#### Your goal:
All that should come back is the lines of the data below from the one containing "FIGURE 2 | Quantitative" to the one containing "Figure 4. Geometry", inclusive, exactly as they stand.

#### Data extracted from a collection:

= Beginning of Section =

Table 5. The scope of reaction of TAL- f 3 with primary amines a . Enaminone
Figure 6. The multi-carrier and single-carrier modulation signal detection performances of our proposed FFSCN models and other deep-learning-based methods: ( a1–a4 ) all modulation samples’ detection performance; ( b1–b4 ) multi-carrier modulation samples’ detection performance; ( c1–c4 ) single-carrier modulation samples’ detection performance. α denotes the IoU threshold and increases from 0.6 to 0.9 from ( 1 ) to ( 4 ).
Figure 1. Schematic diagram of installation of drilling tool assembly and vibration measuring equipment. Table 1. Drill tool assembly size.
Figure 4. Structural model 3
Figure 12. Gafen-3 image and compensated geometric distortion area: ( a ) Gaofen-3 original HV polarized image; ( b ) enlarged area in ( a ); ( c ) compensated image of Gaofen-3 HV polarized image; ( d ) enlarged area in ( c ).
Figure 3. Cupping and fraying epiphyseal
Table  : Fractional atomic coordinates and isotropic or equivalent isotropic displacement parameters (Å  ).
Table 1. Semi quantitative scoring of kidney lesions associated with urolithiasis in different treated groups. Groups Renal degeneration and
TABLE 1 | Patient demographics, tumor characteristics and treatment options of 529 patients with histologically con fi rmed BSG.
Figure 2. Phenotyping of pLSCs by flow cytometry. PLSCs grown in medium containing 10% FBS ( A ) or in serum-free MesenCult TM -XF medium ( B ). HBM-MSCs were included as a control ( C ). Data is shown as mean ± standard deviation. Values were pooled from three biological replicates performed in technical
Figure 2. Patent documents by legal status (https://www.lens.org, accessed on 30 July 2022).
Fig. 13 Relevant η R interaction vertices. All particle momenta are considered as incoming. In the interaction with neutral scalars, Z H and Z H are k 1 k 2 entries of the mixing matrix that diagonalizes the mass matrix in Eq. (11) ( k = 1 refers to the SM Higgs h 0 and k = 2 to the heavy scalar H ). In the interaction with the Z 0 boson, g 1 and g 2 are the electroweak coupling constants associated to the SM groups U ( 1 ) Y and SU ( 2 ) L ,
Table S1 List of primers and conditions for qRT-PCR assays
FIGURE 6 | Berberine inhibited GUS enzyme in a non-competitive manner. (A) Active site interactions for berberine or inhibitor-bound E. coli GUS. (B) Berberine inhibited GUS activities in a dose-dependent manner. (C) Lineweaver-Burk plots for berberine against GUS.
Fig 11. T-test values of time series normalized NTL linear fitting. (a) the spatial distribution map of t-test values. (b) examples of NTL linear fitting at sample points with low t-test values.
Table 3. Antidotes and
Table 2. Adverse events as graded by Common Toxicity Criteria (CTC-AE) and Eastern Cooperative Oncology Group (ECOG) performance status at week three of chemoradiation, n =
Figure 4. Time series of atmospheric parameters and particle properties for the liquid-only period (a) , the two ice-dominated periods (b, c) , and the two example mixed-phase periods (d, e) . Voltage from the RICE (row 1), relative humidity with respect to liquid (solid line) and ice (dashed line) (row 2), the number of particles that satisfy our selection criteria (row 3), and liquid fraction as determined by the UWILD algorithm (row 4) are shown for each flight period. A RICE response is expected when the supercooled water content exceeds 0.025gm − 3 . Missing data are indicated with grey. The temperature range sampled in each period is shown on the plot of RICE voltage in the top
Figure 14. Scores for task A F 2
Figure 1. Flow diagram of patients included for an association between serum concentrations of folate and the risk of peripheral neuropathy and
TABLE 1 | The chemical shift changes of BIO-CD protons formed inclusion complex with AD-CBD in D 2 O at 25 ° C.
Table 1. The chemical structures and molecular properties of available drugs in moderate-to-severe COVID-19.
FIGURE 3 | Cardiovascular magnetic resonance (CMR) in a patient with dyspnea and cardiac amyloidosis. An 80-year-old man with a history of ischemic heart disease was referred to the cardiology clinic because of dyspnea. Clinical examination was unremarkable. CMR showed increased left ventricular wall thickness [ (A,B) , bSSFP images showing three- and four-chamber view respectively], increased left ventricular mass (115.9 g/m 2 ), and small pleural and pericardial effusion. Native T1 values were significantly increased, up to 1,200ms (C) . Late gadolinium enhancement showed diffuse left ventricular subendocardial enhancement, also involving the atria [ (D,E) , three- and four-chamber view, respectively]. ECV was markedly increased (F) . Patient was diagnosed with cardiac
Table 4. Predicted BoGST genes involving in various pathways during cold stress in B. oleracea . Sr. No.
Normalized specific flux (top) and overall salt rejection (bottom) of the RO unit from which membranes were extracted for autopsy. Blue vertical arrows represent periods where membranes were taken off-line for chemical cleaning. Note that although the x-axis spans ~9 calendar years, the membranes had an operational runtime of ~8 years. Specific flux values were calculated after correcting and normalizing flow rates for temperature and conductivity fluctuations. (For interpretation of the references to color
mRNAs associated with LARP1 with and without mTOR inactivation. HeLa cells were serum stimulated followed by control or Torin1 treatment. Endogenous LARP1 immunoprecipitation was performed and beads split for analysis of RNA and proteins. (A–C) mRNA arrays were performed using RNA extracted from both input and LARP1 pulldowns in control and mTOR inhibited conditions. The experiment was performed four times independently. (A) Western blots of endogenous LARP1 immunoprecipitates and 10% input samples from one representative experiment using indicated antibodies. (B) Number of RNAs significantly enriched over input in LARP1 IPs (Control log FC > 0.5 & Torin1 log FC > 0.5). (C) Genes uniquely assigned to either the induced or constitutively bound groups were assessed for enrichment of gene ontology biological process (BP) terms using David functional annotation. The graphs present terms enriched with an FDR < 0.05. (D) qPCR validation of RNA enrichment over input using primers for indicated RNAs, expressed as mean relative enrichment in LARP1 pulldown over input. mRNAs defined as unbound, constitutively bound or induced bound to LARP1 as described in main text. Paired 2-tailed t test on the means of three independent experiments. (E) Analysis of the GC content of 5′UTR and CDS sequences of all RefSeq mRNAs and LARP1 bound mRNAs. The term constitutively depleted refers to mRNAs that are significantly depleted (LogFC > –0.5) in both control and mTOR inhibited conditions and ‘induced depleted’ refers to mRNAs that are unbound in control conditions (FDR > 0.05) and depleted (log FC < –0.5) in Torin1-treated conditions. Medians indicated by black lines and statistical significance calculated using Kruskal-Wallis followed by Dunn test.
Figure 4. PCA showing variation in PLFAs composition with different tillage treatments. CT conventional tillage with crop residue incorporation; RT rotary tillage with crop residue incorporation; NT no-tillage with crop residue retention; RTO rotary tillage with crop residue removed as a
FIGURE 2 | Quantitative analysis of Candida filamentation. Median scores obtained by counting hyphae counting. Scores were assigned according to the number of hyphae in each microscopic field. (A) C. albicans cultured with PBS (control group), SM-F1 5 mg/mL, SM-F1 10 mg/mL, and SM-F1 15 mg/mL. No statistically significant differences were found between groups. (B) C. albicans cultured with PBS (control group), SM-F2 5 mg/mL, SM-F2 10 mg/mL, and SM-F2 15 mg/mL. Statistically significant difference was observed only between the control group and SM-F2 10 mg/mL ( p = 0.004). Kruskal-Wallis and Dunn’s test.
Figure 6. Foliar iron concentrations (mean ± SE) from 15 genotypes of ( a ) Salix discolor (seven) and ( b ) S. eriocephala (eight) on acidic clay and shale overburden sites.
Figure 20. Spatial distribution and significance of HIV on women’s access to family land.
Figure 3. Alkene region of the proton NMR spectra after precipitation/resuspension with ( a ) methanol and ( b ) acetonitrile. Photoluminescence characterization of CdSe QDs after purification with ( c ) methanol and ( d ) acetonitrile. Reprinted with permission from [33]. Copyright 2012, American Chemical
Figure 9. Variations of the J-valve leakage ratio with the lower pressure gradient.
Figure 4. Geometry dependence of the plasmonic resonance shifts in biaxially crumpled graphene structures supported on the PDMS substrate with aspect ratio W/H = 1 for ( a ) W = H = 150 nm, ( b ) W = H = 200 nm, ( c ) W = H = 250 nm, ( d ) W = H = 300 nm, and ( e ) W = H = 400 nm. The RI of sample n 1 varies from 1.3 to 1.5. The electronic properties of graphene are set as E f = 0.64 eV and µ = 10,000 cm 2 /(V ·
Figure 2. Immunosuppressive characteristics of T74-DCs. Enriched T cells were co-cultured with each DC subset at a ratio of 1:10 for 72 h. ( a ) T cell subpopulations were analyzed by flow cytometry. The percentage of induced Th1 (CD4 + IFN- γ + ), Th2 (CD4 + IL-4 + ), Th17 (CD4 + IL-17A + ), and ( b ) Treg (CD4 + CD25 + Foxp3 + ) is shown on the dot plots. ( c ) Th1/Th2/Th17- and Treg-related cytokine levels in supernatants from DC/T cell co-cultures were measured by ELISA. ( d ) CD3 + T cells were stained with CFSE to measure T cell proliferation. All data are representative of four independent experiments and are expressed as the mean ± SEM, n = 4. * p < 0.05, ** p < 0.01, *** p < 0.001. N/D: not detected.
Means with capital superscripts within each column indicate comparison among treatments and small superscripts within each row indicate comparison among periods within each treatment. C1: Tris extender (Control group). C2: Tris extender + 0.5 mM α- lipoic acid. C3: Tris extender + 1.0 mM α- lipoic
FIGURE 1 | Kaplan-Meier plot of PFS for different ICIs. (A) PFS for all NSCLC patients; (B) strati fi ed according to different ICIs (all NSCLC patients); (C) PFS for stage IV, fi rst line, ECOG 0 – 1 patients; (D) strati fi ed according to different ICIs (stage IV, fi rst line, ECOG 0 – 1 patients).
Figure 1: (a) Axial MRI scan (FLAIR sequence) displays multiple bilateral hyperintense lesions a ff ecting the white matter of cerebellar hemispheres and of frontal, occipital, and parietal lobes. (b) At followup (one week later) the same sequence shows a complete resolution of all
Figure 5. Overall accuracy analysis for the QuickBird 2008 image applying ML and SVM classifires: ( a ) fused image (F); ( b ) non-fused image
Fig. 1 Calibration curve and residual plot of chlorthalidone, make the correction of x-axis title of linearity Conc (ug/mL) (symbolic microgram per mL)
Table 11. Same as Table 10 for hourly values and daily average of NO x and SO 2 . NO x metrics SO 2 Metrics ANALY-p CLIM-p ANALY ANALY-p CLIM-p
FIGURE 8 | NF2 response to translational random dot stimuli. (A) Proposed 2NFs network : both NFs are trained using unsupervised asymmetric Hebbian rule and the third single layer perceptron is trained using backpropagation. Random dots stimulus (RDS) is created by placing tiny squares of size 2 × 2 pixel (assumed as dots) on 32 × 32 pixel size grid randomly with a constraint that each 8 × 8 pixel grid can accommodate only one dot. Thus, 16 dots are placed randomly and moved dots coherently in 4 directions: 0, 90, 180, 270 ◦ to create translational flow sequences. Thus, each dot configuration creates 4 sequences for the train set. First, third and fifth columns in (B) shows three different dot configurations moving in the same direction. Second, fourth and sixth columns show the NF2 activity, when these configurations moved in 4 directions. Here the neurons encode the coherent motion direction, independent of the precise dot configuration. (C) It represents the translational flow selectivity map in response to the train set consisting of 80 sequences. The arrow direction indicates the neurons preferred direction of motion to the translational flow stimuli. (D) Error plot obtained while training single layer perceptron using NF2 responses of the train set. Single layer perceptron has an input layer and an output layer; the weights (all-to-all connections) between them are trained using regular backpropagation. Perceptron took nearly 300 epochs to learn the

= End of Section =

#### Exercise answer:
FIGURE 2 | Quantitative analysis of Candida filamentation. Median scores obtained by counting hyphae counting. Scores were assigned according to the number of hyphae in each microscopic field. (A) C. albicans cultured with PBS (control group), SM-F1 5 mg/mL, SM-F1 10 mg/mL, and SM-F1 15 mg/mL. No statistically significant differences were found between groups. (B) C. albicans cultured with PBS (control group), SM-F2 5 mg/mL, SM-F2 10 mg/mL, and SM-F2 15 mg/mL. Statistically significant difference was observed only between the control group and SM-F2 10 mg/mL ( p = 0.004). Kruskal-Wallis and Dunn’s test.
Figure 6. Foliar iron concentrations (mean ± SE) from 15 genotypes of ( a ) Salix discolor (seven) and ( b ) S. eriocephala (eight) on acidic clay and shale overburden sites.
Figure 20. Spatial distribution and significance of HIV on women’s access to family land.
Figure 3. Alkene region of the proton NMR spectra after precipitation/resuspension with ( a ) methanol and ( b ) acetonitrile. Photoluminescence characterization of CdSe QDs after purification with ( c ) methanol and ( d ) acetonitrile. Reprinted with permission from [33]. Copyright 2012, American Chemical
Figure 9. Variations of the J-valve leakage ratio with the lower pressure gradient.
Figure 4. Geometry dependence of the plasmonic resonance shifts in biaxially crumpled graphene structures supported on the PDMS substrate with aspect ratio W/H = 1 for ( a ) W = H = 150 nm, ( b ) W = H = 200 nm, ( c ) W = H = 250 nm, ( d ) W = H = 300 nm, and ( e ) W = H = 400 nm. The RI of sample n 1 varies from 1.3 to 1.5. The electronic properties of graphene are set as E f = 0.64 eV and µ = 10,000 cm 2 /(V ·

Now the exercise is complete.